* **Work instructions**
The answer is the data below, repeated exactly, with no pictures included.

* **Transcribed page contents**

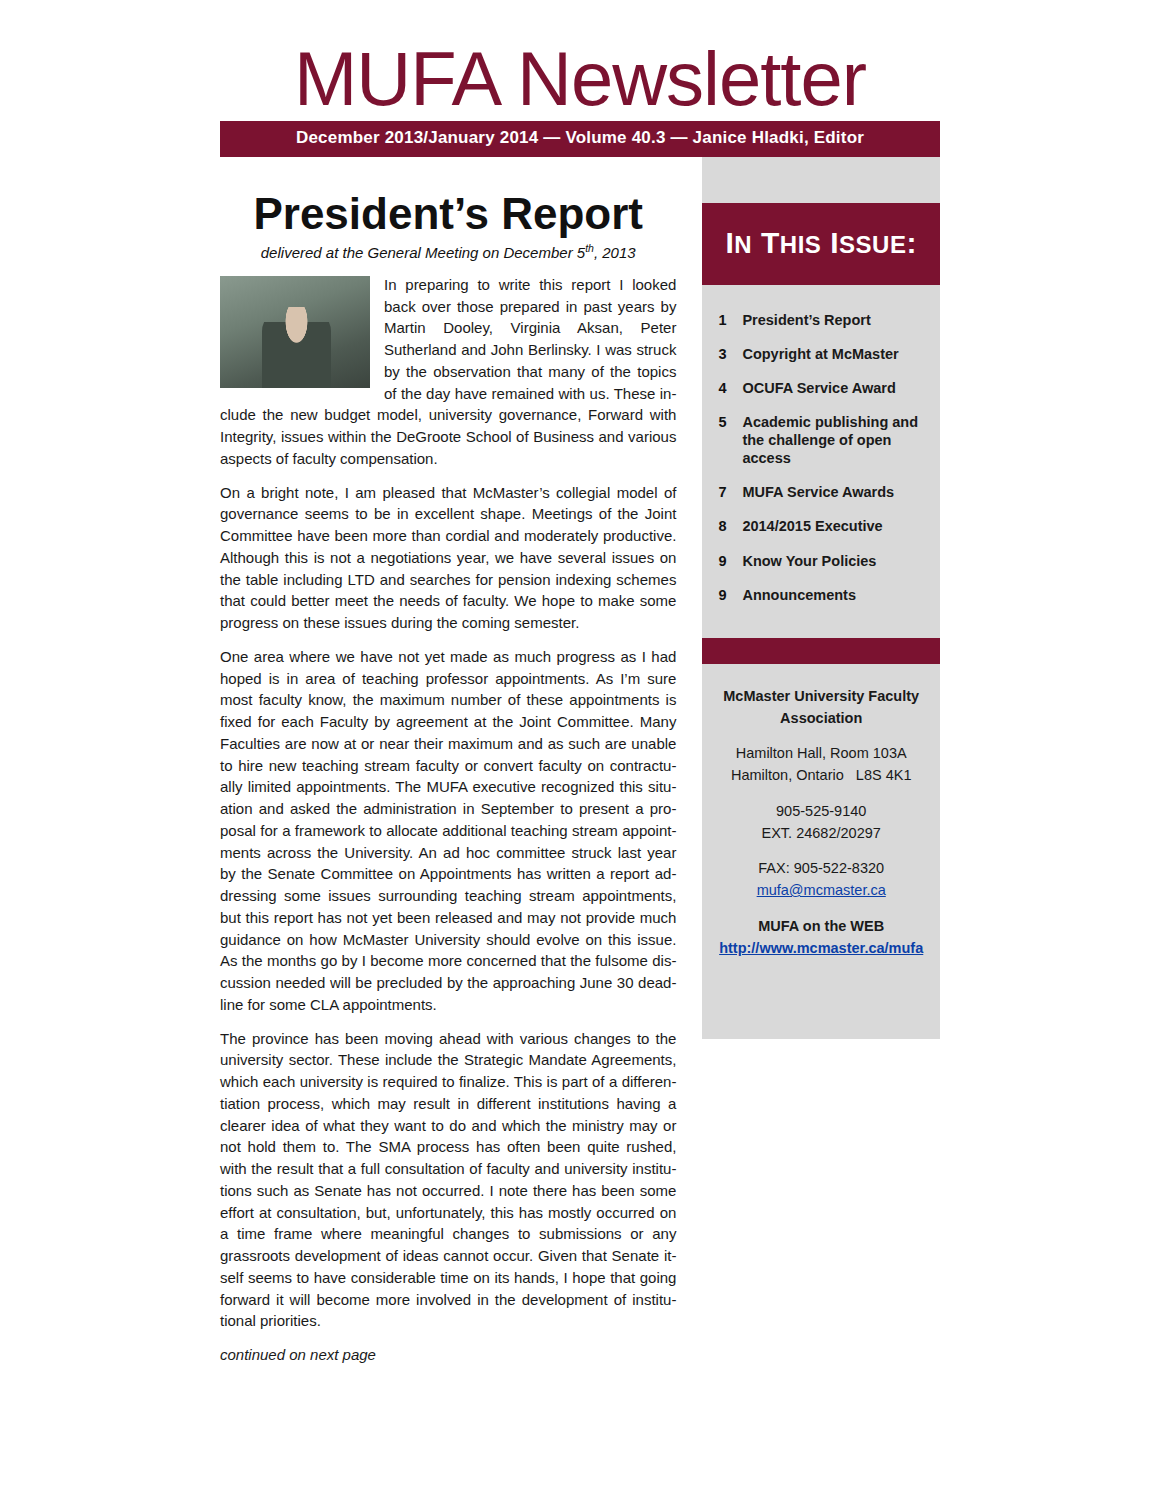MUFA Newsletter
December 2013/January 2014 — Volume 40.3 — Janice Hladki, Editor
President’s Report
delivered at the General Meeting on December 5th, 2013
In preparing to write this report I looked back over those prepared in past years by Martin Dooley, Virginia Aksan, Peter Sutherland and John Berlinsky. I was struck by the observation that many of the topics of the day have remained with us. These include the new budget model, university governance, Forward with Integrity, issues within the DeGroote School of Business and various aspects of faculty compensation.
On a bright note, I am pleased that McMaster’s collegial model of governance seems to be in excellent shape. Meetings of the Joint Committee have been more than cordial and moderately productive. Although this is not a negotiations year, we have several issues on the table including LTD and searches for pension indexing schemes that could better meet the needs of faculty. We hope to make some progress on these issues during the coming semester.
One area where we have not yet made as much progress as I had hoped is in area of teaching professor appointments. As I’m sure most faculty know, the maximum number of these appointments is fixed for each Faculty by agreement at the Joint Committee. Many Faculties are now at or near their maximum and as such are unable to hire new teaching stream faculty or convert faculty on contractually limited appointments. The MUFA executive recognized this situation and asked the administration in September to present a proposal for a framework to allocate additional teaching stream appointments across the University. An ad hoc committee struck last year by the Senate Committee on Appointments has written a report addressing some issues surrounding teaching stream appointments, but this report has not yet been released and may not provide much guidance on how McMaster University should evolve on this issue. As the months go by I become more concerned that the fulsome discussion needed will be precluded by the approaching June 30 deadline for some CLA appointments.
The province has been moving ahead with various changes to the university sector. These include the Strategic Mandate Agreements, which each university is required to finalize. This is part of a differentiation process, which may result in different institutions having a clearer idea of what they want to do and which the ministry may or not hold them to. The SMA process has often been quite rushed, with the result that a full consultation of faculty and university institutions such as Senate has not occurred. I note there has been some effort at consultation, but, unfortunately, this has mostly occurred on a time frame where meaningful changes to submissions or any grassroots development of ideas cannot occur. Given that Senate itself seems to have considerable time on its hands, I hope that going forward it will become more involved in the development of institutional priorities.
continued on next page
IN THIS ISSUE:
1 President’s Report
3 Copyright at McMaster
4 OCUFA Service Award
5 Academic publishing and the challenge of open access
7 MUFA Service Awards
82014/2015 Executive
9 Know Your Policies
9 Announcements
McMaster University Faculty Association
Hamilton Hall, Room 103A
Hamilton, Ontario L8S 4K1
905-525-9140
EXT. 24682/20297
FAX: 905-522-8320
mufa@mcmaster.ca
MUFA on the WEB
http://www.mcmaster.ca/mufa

* **Answer section**
MUFA Newsletter
December 2013/January 2014 — Volume 40.3 — Janice Hladki, Editor
President’s Report
delivered at the General Meeting on December 5th, 2013
In preparing to write this report I looked back over those prepared in past years by Martin Dooley, Virginia Aksan, Peter Sutherland and John Berlinsky. I was struck by the observation that many of the topics of the day have remained with us. These include the new budget model, university governance, Forward with Integrity, issues within the DeGroote School of Business and various aspects of faculty compensation.
On a bright note, I am pleased that McMaster’s collegial model of governance seems to be in excellent shape. Meetings of the Joint Committee have been more than cordial and moderately productive. Although this is not a negotiations year, we have several issues on the table including LTD and searches for pension indexing schemes that could better meet the needs of faculty. We hope to make some progress on these issues during the coming semester.
One area where we have not yet made as much progress as I had hoped is in area of teaching professor appointments. As I’m sure most faculty know, the maximum number of these appointments is fixed for each Faculty by agreement at the Joint Committee. Many Faculties are now at or near their maximum and as such are unable to hire new teaching stream faculty or convert faculty on contractually limited appointments. The MUFA executive recognized this situation and asked the administration in September to present a proposal for a framework to allocate additional teaching stream appointments across the University. An ad hoc committee struck last year by the Senate Committee on Appointments has written a report addressing some issues surrounding teaching stream appointments, but this report has not yet been released and may not provide much guidance on how McMaster University should evolve on this issue. As the months go by I become more concerned that the fulsome discussion needed will be precluded by the approaching June 30 deadline for some CLA appointments.
The province has been moving ahead with various changes to the university sector. These include the Strategic Mandate Agreements, which each university is required to finalize. This is part of a differentiation process, which may result in different institutions having a clearer idea of what they want to do and which the ministry may or not hold them to. The SMA process has often been quite rushed, with the result that a full consultation of faculty and university institutions such as Senate has not occurred. I note there has been some effort at consultation, but, unfortunately, this has mostly occurred on a time frame where meaningful changes to submissions or any grassroots development of ideas cannot occur. Given that Senate itself seems to have considerable time on its hands, I hope that going forward it will become more involved in the development of institutional priorities.
continued on next page
IN THIS ISSUE:
1 President’s Report
3 Copyright at McMaster
4 OCUFA Service Award
5 Academic publishing and the challenge of open access
7 MUFA Service Awards
82014/2015 Executive
9 Know Your Policies
9 Announcements
McMaster University Faculty Association
Hamilton Hall, Room 103A
Hamilton, Ontario L8S 4K1
905-525-9140
EXT. 24682/20297
FAX: 905-522-8320
mufa@mcmaster.ca
MUFA on the WEB
http://www.mcmaster.ca/mufa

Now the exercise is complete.